All I can say is to follow your intuition and keep your heart in check.

I think every once in a while you can test the boundaries to see where they are as long as you are okey dealing with how the other person might react -

Just my two cents -

Take care - Laurie
 
Sounds like maybe you should let him go.

Can you tell me more specifically about why you think that? I do try to let go and then when I see him he chatters with me and jokes around with me a lot. Makes me feel like we are close. Such a cat and mouse thing... This weekend we have a job together and he and another friend are supposed to help me with some stuff. uggh. Luckily I have started to branch out in my social life again in addition to needing to mind the home front more now that winter is coming.
 
I was in a situation a couple of years ago where I was friendly with someone, which I am friendly with a lot of people. This guy took it as I was into him, went way beyond logic with it. Involved many people, tried to boycott me. I confronted him one day, and told him yes, I thought he was cute, but I am a big flirt, so by saying that was nothing more than that. He thought these things from rumors he had heard. One rumor from an ex of mine who claimed to be a non abuser, when in actuality he was a huge part of abuse in my life, but because naturally he was a bully ( the reason why I left) he felt like he needed to get other people involved, to prove something, and I don't know why, nor do I care. One of his friends told me one time all of these things that weren't true about me, and come to find out it was from my ex boyfriend again. I came to to the conclusion that my ex boyfriend had to do what he had to do, talk about me, bully me some more in any way he could.
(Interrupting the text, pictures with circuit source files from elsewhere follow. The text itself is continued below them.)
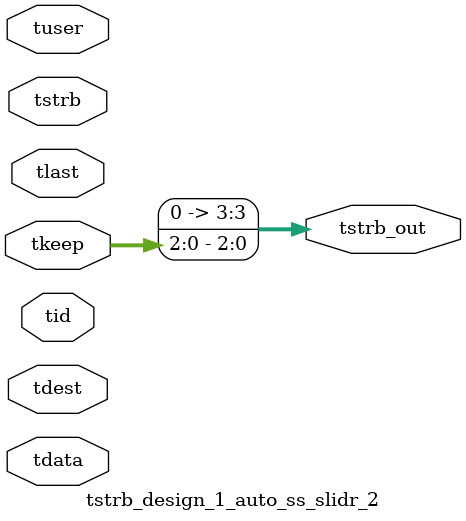
<source format=v>


`timescale 1ps/1ps

module tstrb_design_1_auto_ss_slidr_2 #
(
parameter C_S_AXIS_TDATA_WIDTH = 32,
parameter C_S_AXIS_TUSER_WIDTH = 0,
parameter C_S_AXIS_TID_WIDTH   = 0,
parameter C_S_AXIS_TDEST_WIDTH = 0,
parameter C_M_AXIS_TDATA_WIDTH = 32
)
(
input  [(C_S_AXIS_TDATA_WIDTH == 0 ? 1 : C_S_AXIS_TDATA_WIDTH)-1:0     ] tdata,
input  [(C_S_AXIS_TUSER_WIDTH == 0 ? 1 : C_S_AXIS_TUSER_WIDTH)-1:0     ] tuser,
input  [(C_S_AXIS_TID_WIDTH   == 0 ? 1 : C_S_AXIS_TID_WIDTH)-1:0       ] tid,
input  [(C_S_AXIS_TDEST_WIDTH == 0 ? 1 : C_S_AXIS_TDEST_WIDTH)-1:0     ] tdest,
input  [(C_S_AXIS_TDATA_WIDTH/8)-1:0 ] tkeep,
input  [(C_S_AXIS_TDATA_WIDTH/8)-1:0 ] tstrb,
input                                                                    tlast,
output [(C_M_AXIS_TDATA_WIDTH/8)-1:0 ] tstrb_out
);

assign tstrb_out = {tkeep[2:0]};

endmodule


</source>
It freaked me out at first, but I'm slowly getting better.
From that situation though, just like you, I've learned that moving slowly is best. (Hard for me, but advice taken from several people) so in my new potential boyfriend, that's what I'm doing. We plan on hanging out this weekend.
If you care about this guy and love him you will understand his trauma, and let him know you are there for him. If not let him go. That was advice given to me anyway. Hope that helps.
 
From that situation though, just like you, I've learned that moving slowly is best. (Hard for me, but advice taken from several people) so in my new potential boyfriend, that's what I'm doing. We plan on hanging out this weekend.
If you care about this guy and love him you will understand his trauma, and let him know you are there for him. If not let him go. That was advice given to me anyway. Hope that helps.
Thanks - I am moving as slow as I ever have, just by nature of where the rest of my life is right now. Compared to the past, I am practically standing still ;). I don't give with any conscious expectation of getting something back, just want to share the joys and gifts of life. He is kind, funny, smart, talented and sexy-it's hard not to wanna get closer.
 
Lol - some days I actually wish I didn't find my vet as incredibly attractive as I do - to me he's like the Man from Snowy River, McGyver, Bear Grills and James Bond rolled into one! And he looks like that actor from Airwolf Its hard to be level headed around that!